--- RECORDS FOR THIS EXERCISE ---

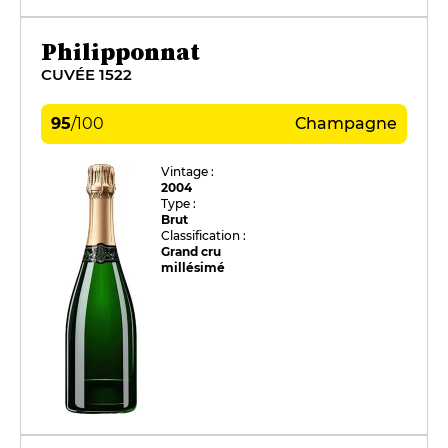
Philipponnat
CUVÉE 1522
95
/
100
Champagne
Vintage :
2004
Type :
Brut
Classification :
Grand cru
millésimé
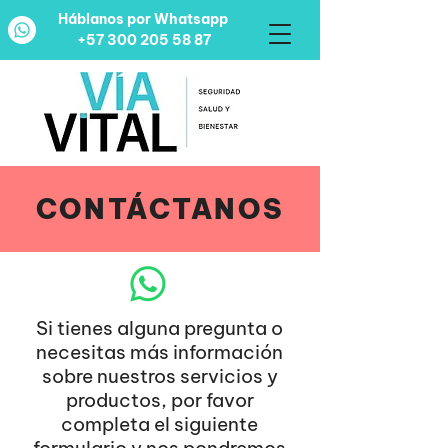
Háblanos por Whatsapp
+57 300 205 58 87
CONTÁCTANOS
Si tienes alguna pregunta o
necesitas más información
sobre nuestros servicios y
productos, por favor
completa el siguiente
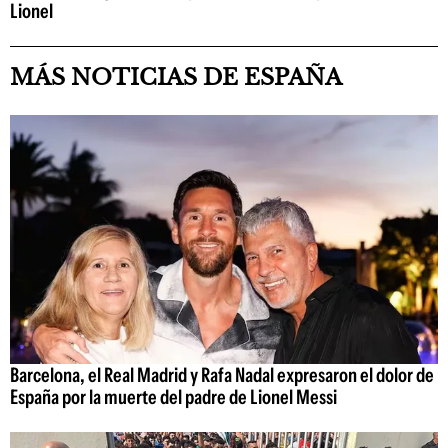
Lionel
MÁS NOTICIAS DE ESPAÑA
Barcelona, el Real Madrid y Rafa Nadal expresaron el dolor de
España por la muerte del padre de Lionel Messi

---

#### TASK STATEMENT
Identify the lines in the entries that hold "Lionel" and return each one.

#### WRITTEN ANSWER
Lionel
España por la muerte del padre de Lionel Messi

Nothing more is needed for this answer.